Valentim R. Fagim – Carlos Valcárcel é professor de didática do francês na Faculdade de Ciências da Educação de Ponte Vedra. Bom conhecedor do mundo do ensino em geral e do ensino de línguas em particular, tivemos com ele para nos abrir a mente com respeito ao panorama linguístico a nível internacional e as estratégias mais adequadas que poderiam ser fomentadas na Galiza, em particular para a recuperação do galego.

Atrás do mote de “plurilinguismo” muitas vezes o que se esconde é só o inglês. Pensas que é a melhor estratégia hoje em dia para o ensino galego?

Já não é que o pense eu, que o penso, primeiro porque sou de francês e é muito latino defendermos a nossa leira, mas para além disso há uma série de relatórios (vários da Uniom Europeia, do Brittish Council, dos quais o último “English Next”) nos quais se fala em que o inglês não está ameaçado, vai ser uma língua de comunicação internacional, uma língua franca, mas quando falarmos em questões de excelência, de qualidade, de competidade nos mercados o plurilinguismo implica o inglês mais uma ou duas línguas estrangeiras.

Ademais essa é a política da União Europeia, que não fala em língua materna ou inicial mais uma, mas em língua materna ou inicial mais duas, no mínimo e mesmo há um programa específico para fomentar a aprendizagem de duas ou três línguas estrangeiras. Portanto, apostar pelo inglês de maneira tão decidida é um erro; não é um erro generalizá-lo como estudo de língua estrangeira mas sim não planificá-lo bem e não fomentar o estudo de uma segunda ou terceira língua estrangeira. É um erro muito gordo.

Atualmente, pegando dados das Escolas de Idiomas, as cinco línguas mais estudadas na Galiza são, por esta ordem: o inglês, a certa distâncias o francês e o alemão, mas perto uma da outra, o italiano às vezes supera o alemão, e o português. Pensas que nos próximos anos veremos uma mudança nesta classificação?

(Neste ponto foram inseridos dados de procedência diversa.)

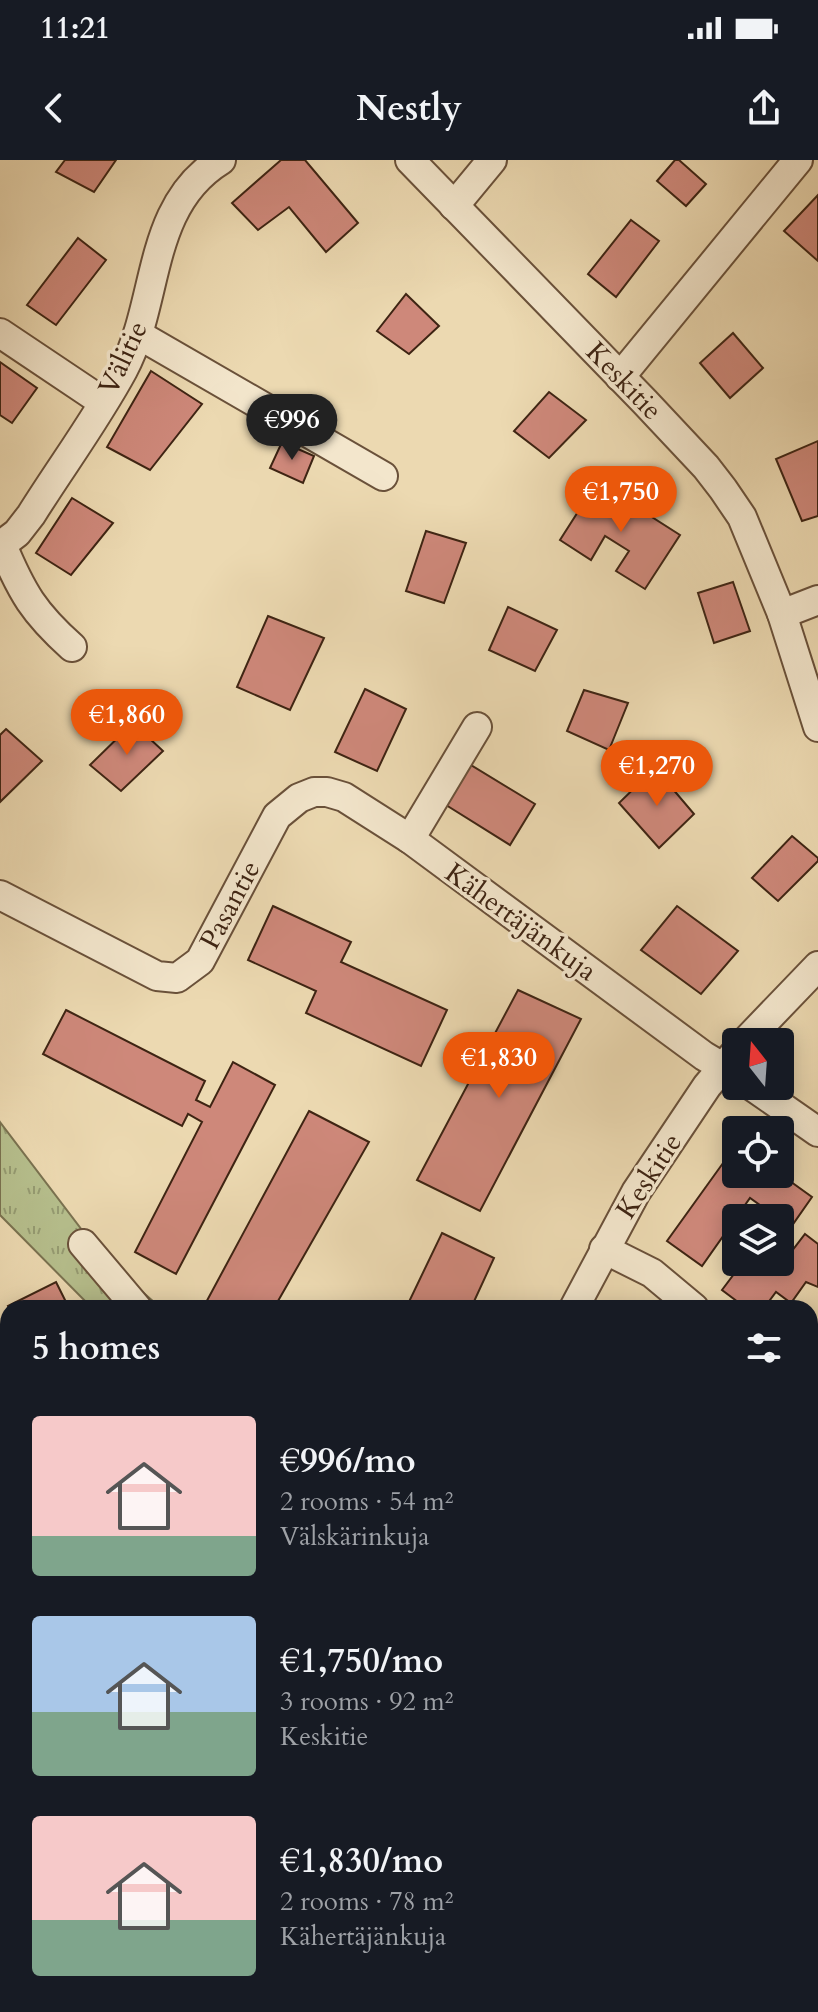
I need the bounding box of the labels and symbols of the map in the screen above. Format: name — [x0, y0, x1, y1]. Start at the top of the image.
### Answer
street label: Välitie — [89, 315, 157, 401]
street label: Keskitie — [577, 334, 671, 428]
pin: €996 — [245, 394, 339, 462]
pin: €1,750 — [556, 466, 686, 534]
pin: €1,860 — [62, 689, 192, 757]
pin: €1,270 — [592, 740, 722, 808]
street label: Pasantie — [191, 854, 269, 956]
street label: Kähertäjänkuja — [437, 854, 605, 990]
north arrow — [722, 1028, 794, 1100]
pin: €1,830 — [434, 1032, 564, 1100]
street label: Keskitie — [607, 1126, 691, 1226]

Com respeito ao inglês também não é que o pense eu, há previsões sobre isso a nível internacional, na mesma que se fala no ‘pico do petróleo’ também se fala já no ‘pico do inglês’, quanto ao número de pessoas que estão a estudar essa língua. No caso de Espanha ainda temos uma suba de pessoas que o querem aprender, em parte devido a que no ensino primário e secundário realmente as pessoas não aprendem o inglês que necessitam. O inglês hoje em dia é uma língua franca, já não só para o mundo dos negócios, mas para se comunicar a nível básico no estrangeiro: falar com um taxista, reservar num hotel… para isso queremos basicamente o inglês e para isso parece ser que se vai consolidar como língua franca, a esse nível.

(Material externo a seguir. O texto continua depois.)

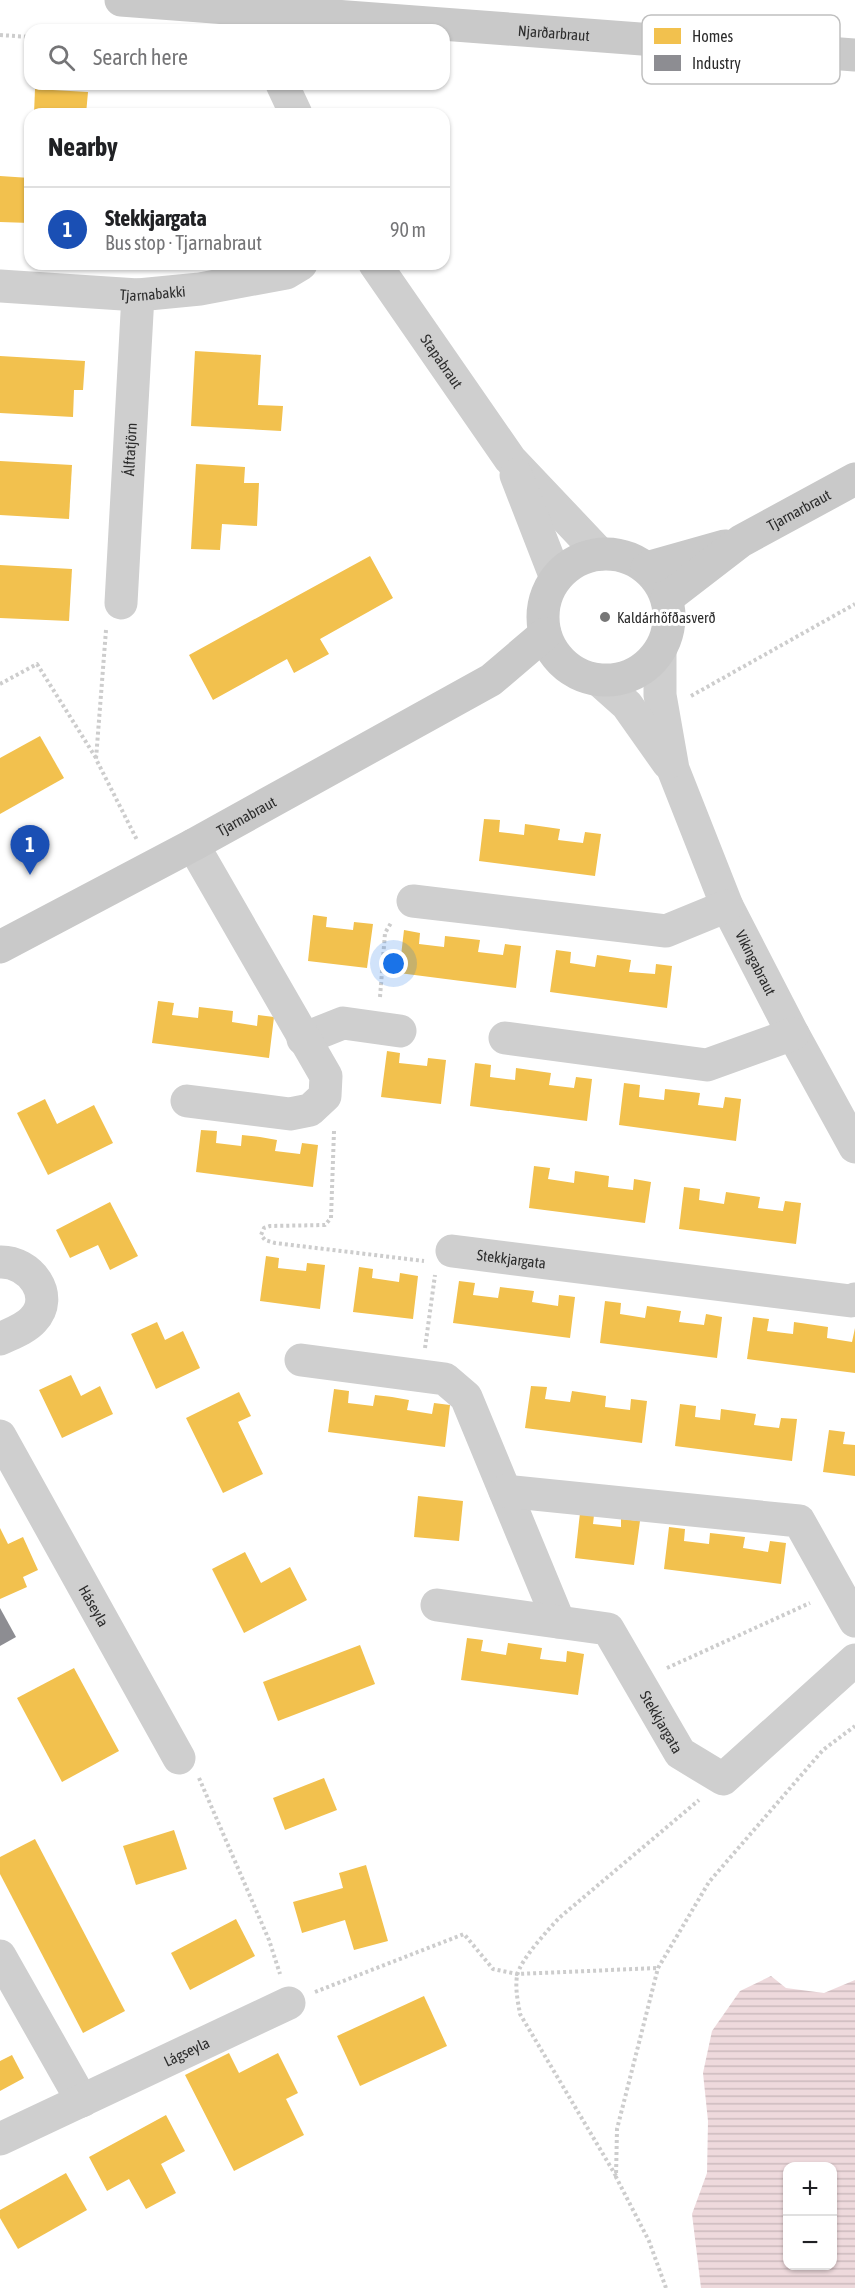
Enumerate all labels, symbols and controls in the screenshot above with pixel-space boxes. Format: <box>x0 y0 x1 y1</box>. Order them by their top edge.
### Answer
legend <box>642 15 840 84</box>
street label: Njarðarbraut <box>517 21 590 44</box>
search box <box>24 24 450 90</box>
text: Homes <box>692 27 734 45</box>
icon: search <box>45 41 78 74</box>
text: Search here <box>93 44 188 70</box>
text: Industry <box>692 54 741 73</box>
text: Nearby <box>48 132 118 162</box>
text: Stekkjargata <box>105 205 207 231</box>
text: 1 <box>63 218 72 241</box>
text: 90 m <box>390 218 426 241</box>
text: Bus stop · Tjarnabraut <box>105 231 262 254</box>
street label: Tjarnabakki <box>119 282 186 304</box>
street label: Stapabraut <box>418 331 467 391</box>
street label: Álftatjörn <box>120 422 139 476</box>
street label: Tjarnarbraut <box>764 486 833 534</box>
place label: Kaldárhöfðasverð <box>617 609 715 626</box>
marker: Kaldárhöfðasverð <box>598 610 612 624</box>
street label: Tjarnabraut <box>213 792 279 839</box>
pin: 1 <box>10 826 50 875</box>
street label: Vikingabraut <box>732 927 780 998</box>
your location <box>379 949 408 978</box>
street label: Stekkjargata <box>476 1246 547 1271</box>
street label: Háseyla <box>76 1582 113 1629</box>
street label: Stekkjargata <box>637 1688 687 1756</box>
street label: Lágseyla <box>161 2033 212 2069</box>
map controls <box>783 2162 837 2270</box>
button: + <box>783 2162 837 2216</box>
button: − <box>783 2216 837 2270</box>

Mas aqui na Galiza ainda o pessoal nem sequer tem as competências básicas a pesar de ser a língua mais conhecida e estudada. Se os compararmos, o nível de inglês não é muito diferente do que apresenta o pessoal que sabe, por ex., também francês (dados da Real Academia, inquérito nível vida das famílias), mesmo com muitos mais anos de estudo o nível é quase similar. Isso leva a que o pessoal fora do ensino obrigatório procure ainda as Escolas de Idiomas e as academias privadas, mas chegará um momento em que o nível seja aceitável para a comunicação de primeiro contato no estrangeiro e então o número de estudantes de inglês descerá. As previsões apontam para que isso talvez aconteça em 10-15 anos, quiçá na Espanha isso ainda demore mais um pouco.

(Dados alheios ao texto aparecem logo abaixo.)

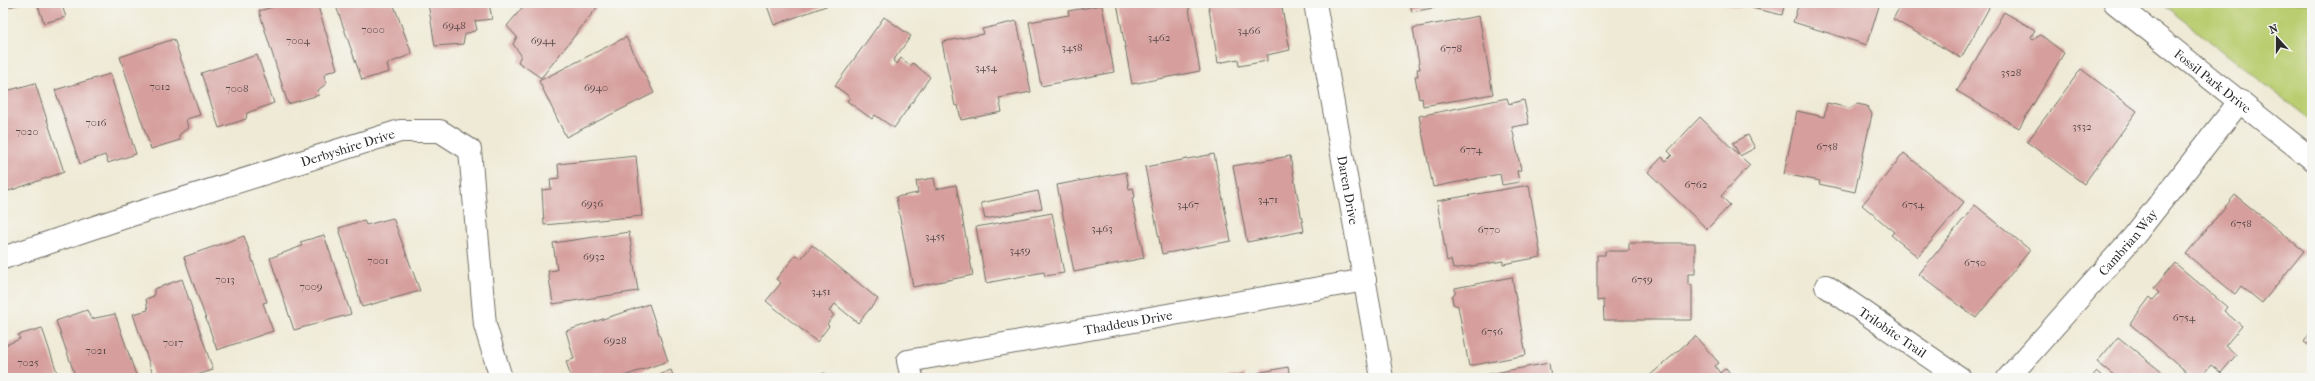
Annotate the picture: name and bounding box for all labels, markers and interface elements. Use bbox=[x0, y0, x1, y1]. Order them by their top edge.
north arrow bbox=[2257, 18, 2297, 58]
house number: 6948 bbox=[442, 19, 466, 32]
text: N bbox=[2267, 21, 2280, 37]
house number: 7000 bbox=[361, 23, 385, 36]
house number: 3466 bbox=[1238, 24, 1261, 37]
house number: 3462 bbox=[1148, 31, 1171, 44]
house number: 7004 bbox=[286, 34, 310, 47]
house number: 6944 bbox=[531, 34, 556, 47]
house number: 3458 bbox=[1061, 41, 1083, 54]
house number: 6778 bbox=[1440, 42, 1462, 55]
street label: Fossil Park Drive bbox=[2172, 46, 2255, 116]
house number: 3454 bbox=[975, 61, 997, 74]
house number: 3528 bbox=[2001, 66, 2021, 79]
house number: 7012 bbox=[150, 80, 171, 93]
house number: 6940 bbox=[584, 81, 608, 94]
house number: 7008 bbox=[226, 82, 248, 95]
house number: 7016 bbox=[85, 116, 107, 129]
house number: 3532 bbox=[2072, 120, 2092, 133]
house number: 7020 bbox=[15, 125, 39, 138]
street label: Derbyshire Drive bbox=[299, 125, 397, 169]
house number: 6758 bbox=[1816, 140, 1838, 153]
house number: 6774 bbox=[1460, 143, 1483, 156]
street label: Daren Drive bbox=[1335, 154, 1362, 226]
house number: 6762 bbox=[1685, 178, 1708, 191]
house number: 3471 bbox=[1258, 193, 1278, 206]
house number: 6936 bbox=[581, 197, 603, 210]
house number: 3467 bbox=[1177, 198, 1199, 211]
house number: 6754 bbox=[1902, 198, 1925, 211]
street label: Cambrian Way bbox=[2095, 205, 2161, 279]
house number: 6758 bbox=[2230, 217, 2252, 230]
house number: 3463 bbox=[1091, 222, 1113, 235]
house number: 6770 bbox=[1478, 223, 1500, 236]
house number: 3455 bbox=[925, 230, 945, 243]
house number: 3459 bbox=[1009, 244, 1031, 257]
house number: 6932 bbox=[583, 250, 605, 263]
house number: 7001 bbox=[367, 254, 389, 267]
house number: 6750 bbox=[1964, 256, 1986, 269]
house number: 7013 bbox=[215, 273, 235, 286]
house number: 6759 bbox=[1631, 273, 1653, 286]
house number: 7009 bbox=[299, 280, 323, 293]
house number: 3451 bbox=[811, 285, 831, 298]
street label: Trilobite Trail bbox=[1856, 303, 1930, 360]
street label: Thaddeus Drive bbox=[1083, 307, 1174, 337]
house number: 6754 bbox=[2173, 311, 2196, 324]
house number: 6756 bbox=[1481, 325, 1503, 338]
house number: 6928 bbox=[604, 334, 626, 347]
house number: 7017 bbox=[163, 336, 183, 349]
house number: 7021 bbox=[86, 344, 107, 357]
house number: 7025 bbox=[17, 356, 39, 369]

Pelo contrário, outras línguas subirão, porque os relatórios dizem que para entrar no mercado o primeiro contato poderá ser o inglês, mas para a fidelização, para ganhar confiança com o teu fornecedor será fundamental conhecer e usar a língua de quem quer e precisa confiar em ti. Também sabemos que cada vez mais esta crise está a levar à criação de diferentes áreas económicas lideradas por um ou dois países: a área da Ásia-Pacífico, com a China e o Japão; o caso do MercoSul com a Argentina e, sobretodo, o Brasil; a Rússia com a sua área económica; a União Europeia; os EUA e possivelmente também a África, onde todo o mundo está a tentar ganhar posições. Então necessitaremos aprender mais línguas do que o inglês, nomeadamente o russo, o chinês, o japonês, o alemão ao lado francês na União Europeia, o castelhano e o português na lationoamérica.

No caso do português já estamos a ver que o Brasil é a sétima economia mundial e até nas últimas listas de bilionários entraram já um número significativo de brasileiros, o que faz indicar com que nas prospeções demolinguísticas a nossa língua, o português, vai continuar entre as dez mais faladas do planeta e para 2050, no mínimo, vai manter o número de falantes face outras melhor situadas hoje em dia, como o francês, que mesmo poderiam recuar. Isto faze-nos prever que o português vai ser uma língua que vai ser estudada em muitas partes do mundo e com respeito a isso nós na Galiza temos umas potencialidades que, por desgraça, não estão a ser exploradas.

Os estabelecimentos plurilingues são aqueles em que são ensinadas uma série de matérias diferentes da língua castelhana e da língua galega. Pensas que seria estratégico que professores de matemática, de física, ou de outras matérias, dessem as suas aulas em português?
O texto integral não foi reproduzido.